— THE TASK —
Copy out all lines of the records in which the word "Logo" appears.

— DATA PROVIDED —
• • • • • • •

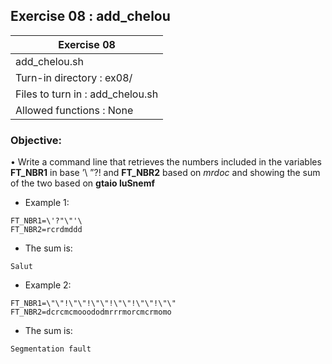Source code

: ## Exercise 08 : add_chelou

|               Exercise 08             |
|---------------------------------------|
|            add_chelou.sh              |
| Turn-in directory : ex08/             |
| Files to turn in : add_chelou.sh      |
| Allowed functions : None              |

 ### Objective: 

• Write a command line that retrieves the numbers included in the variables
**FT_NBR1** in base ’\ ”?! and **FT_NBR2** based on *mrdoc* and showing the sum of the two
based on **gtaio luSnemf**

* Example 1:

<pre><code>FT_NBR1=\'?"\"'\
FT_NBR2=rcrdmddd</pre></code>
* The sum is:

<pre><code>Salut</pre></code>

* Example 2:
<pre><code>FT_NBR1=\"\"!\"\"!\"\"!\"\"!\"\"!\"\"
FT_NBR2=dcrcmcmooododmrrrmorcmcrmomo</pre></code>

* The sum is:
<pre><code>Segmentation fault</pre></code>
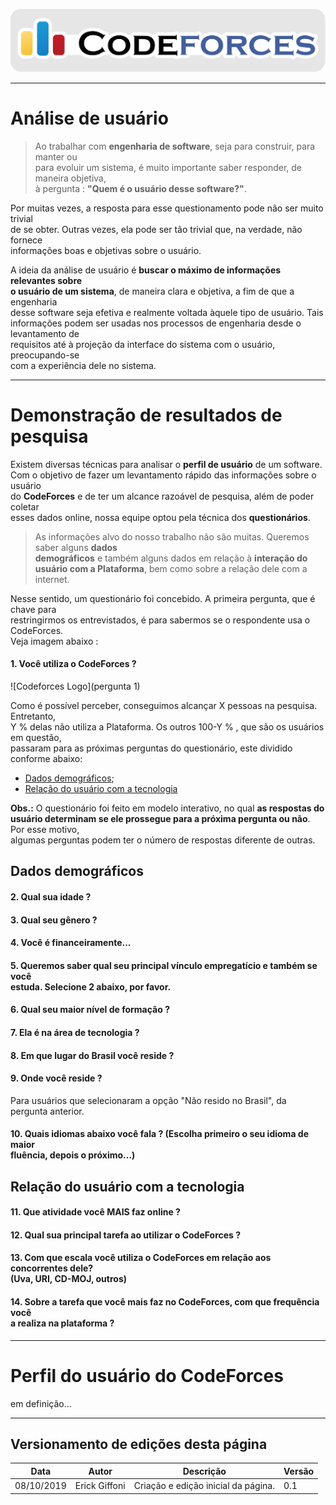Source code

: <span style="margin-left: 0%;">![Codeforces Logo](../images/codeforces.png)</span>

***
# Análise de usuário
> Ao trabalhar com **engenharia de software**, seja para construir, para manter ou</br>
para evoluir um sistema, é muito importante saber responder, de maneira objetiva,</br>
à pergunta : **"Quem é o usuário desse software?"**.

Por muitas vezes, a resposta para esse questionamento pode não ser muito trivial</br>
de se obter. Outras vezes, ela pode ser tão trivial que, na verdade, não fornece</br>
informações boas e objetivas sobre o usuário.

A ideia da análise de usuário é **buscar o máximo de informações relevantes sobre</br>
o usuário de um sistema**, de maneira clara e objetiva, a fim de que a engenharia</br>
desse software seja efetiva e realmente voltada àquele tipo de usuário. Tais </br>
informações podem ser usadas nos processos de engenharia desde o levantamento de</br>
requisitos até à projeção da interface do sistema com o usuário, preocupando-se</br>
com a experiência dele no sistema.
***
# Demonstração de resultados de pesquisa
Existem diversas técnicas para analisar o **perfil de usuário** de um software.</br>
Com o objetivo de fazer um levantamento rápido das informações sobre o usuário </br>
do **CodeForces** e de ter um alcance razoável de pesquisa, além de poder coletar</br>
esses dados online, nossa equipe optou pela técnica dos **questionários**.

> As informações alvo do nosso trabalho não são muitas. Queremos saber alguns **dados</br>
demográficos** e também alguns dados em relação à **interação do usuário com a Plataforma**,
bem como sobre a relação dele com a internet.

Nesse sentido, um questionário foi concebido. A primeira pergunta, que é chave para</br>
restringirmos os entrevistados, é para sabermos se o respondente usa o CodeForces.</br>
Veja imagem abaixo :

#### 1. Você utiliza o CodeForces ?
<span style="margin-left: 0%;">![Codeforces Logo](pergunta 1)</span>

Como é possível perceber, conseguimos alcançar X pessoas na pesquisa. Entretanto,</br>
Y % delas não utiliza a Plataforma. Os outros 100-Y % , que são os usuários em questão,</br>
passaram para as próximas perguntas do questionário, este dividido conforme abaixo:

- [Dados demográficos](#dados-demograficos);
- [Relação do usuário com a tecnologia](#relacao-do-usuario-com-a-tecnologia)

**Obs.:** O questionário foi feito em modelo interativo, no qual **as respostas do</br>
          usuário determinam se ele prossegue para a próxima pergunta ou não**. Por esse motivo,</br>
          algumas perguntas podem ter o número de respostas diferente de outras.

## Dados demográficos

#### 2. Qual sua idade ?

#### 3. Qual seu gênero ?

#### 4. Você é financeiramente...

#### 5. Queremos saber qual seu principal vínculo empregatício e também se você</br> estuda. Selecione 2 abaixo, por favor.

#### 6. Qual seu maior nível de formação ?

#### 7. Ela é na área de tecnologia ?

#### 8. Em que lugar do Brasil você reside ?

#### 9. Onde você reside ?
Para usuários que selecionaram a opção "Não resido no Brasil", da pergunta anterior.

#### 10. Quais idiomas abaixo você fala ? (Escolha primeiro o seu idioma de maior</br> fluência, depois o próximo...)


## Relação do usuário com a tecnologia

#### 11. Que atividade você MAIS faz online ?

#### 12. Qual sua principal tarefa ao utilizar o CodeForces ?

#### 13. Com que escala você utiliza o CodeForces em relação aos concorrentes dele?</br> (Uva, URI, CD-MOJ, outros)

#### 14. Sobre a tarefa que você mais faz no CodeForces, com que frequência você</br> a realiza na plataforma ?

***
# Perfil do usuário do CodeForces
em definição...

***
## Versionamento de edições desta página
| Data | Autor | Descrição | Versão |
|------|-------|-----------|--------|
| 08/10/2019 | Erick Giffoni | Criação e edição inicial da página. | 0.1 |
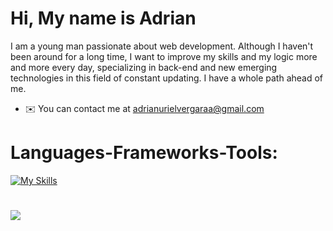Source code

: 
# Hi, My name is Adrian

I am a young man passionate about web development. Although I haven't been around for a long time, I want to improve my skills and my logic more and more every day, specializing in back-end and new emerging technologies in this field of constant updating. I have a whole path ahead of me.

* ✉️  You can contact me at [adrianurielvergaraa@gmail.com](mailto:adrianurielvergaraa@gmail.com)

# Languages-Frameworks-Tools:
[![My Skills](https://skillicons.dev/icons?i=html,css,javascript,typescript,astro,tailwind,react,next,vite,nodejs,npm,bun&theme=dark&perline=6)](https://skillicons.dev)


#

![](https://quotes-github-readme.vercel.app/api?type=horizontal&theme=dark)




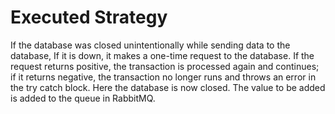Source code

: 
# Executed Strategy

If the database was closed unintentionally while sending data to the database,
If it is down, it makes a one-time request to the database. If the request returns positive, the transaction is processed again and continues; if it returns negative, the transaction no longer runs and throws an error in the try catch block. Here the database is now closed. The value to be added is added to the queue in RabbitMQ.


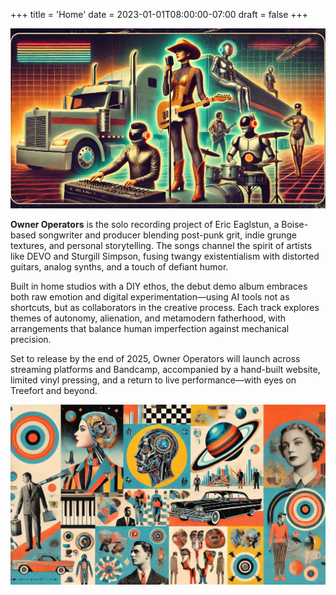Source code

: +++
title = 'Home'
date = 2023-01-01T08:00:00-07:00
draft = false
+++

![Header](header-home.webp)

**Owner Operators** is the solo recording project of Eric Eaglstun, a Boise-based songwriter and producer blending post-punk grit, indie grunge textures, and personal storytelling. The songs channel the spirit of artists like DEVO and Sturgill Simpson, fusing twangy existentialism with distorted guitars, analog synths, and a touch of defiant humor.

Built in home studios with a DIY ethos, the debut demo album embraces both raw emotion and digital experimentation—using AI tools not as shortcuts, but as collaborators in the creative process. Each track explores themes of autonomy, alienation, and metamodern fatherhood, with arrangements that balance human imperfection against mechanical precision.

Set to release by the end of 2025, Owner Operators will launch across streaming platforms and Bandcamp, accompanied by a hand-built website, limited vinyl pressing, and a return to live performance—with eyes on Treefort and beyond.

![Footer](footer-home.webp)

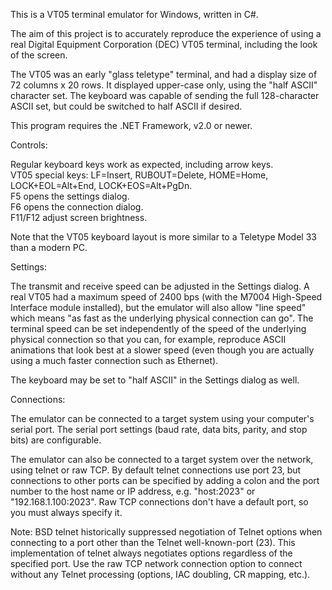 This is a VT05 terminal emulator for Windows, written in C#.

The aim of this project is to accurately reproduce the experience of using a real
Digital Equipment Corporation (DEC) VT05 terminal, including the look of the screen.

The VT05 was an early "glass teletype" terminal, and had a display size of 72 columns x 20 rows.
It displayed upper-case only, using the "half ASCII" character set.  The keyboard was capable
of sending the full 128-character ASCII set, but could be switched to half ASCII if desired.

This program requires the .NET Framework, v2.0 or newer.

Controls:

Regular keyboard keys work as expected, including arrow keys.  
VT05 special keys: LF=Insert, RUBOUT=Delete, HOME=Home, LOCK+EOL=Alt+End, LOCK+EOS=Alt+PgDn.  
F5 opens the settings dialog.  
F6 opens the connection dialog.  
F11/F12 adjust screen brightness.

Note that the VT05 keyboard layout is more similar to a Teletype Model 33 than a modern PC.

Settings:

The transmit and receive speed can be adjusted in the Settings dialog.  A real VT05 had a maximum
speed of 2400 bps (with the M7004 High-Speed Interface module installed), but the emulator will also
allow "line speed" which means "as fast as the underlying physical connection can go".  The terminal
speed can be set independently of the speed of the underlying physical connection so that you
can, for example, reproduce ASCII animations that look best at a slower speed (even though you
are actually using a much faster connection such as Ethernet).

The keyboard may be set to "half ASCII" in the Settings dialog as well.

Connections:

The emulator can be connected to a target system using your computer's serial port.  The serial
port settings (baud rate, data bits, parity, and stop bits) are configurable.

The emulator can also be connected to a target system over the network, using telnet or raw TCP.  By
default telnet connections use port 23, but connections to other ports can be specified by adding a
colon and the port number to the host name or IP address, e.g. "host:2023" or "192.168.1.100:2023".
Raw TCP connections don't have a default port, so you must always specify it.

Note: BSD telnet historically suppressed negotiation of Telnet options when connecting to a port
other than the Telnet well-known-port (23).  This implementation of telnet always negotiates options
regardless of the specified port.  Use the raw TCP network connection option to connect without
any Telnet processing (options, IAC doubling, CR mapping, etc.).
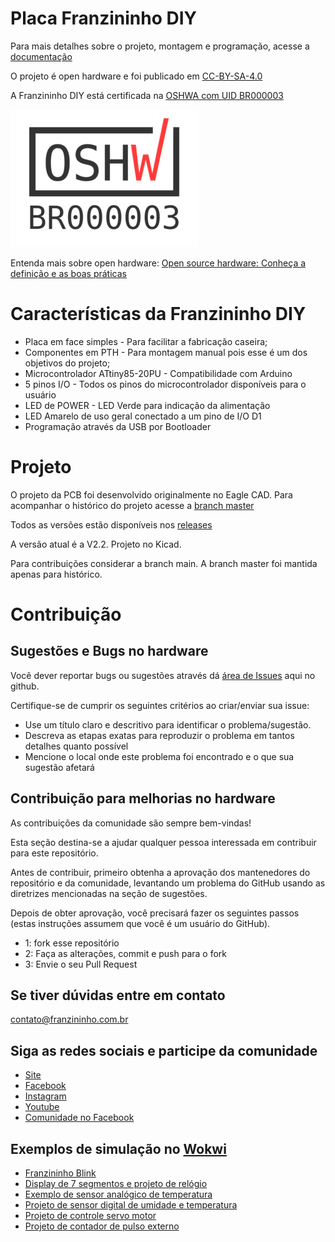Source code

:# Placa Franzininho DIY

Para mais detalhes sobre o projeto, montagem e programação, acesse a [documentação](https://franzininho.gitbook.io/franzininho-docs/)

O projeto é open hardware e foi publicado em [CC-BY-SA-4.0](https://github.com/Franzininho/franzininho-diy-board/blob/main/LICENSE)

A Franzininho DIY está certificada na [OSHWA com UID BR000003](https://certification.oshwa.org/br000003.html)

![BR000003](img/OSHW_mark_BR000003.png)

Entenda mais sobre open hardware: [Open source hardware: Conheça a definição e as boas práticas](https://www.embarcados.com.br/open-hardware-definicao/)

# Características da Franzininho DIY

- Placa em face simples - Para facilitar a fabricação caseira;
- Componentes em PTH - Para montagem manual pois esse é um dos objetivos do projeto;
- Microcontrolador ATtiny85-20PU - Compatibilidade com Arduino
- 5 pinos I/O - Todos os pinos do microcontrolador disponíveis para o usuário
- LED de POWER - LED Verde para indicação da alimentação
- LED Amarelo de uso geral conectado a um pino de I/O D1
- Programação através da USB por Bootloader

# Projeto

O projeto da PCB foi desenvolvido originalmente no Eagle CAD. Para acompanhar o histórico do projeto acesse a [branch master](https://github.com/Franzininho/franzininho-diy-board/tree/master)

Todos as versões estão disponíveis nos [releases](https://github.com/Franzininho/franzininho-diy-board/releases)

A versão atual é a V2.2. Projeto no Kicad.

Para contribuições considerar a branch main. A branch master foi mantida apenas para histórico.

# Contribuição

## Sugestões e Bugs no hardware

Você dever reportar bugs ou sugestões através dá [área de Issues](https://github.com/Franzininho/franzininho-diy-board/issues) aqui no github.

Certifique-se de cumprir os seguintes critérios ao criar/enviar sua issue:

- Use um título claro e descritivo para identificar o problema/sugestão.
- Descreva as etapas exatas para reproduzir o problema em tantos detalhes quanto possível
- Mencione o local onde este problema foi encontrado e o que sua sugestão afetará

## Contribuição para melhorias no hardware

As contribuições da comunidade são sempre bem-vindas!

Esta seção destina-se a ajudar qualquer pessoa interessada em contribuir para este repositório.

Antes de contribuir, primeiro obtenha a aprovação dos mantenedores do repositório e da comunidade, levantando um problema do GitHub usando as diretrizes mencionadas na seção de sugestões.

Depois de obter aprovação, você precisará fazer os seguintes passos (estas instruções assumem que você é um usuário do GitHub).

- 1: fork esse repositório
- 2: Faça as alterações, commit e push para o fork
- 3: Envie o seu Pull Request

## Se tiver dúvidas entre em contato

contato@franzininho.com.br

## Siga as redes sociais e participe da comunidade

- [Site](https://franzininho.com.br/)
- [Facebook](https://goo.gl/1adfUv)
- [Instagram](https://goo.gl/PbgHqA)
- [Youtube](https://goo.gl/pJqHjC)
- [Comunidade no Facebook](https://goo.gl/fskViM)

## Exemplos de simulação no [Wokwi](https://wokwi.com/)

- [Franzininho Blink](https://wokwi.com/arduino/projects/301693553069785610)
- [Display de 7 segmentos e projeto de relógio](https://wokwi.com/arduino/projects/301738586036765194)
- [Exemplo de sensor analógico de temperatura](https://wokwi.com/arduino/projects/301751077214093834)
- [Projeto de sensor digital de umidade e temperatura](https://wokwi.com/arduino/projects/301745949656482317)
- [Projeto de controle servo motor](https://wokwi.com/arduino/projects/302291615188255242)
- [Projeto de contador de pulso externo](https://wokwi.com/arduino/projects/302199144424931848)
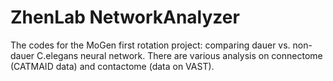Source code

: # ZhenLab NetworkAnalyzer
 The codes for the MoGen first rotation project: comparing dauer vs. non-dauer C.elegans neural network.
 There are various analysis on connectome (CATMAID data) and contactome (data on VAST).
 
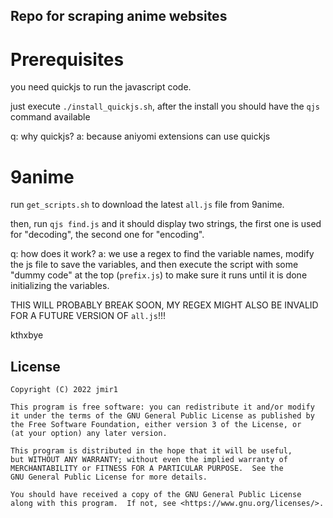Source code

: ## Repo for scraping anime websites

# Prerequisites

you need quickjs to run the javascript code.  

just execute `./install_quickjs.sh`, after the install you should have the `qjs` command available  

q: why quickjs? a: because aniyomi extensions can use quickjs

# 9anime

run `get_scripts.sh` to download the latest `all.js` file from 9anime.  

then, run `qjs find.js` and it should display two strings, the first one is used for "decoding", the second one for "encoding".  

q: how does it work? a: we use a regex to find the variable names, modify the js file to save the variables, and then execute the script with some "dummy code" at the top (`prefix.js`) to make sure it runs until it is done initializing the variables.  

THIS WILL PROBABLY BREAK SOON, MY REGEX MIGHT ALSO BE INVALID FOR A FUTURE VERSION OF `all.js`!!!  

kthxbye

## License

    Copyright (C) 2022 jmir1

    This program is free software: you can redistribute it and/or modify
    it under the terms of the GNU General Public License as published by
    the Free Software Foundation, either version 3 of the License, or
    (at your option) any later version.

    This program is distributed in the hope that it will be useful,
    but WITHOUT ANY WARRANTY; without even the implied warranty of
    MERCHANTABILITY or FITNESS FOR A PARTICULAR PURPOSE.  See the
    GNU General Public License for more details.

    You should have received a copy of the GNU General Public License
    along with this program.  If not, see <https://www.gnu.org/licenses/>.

• • • • • • •

— TASK SOLUTION —
: <span style="margin-left: 0%;">![Codeforces Logo](../images/codeforces.png)</span>
<span style="margin-left: 0%;">![Codeforces Logo](pergunta 1)</span>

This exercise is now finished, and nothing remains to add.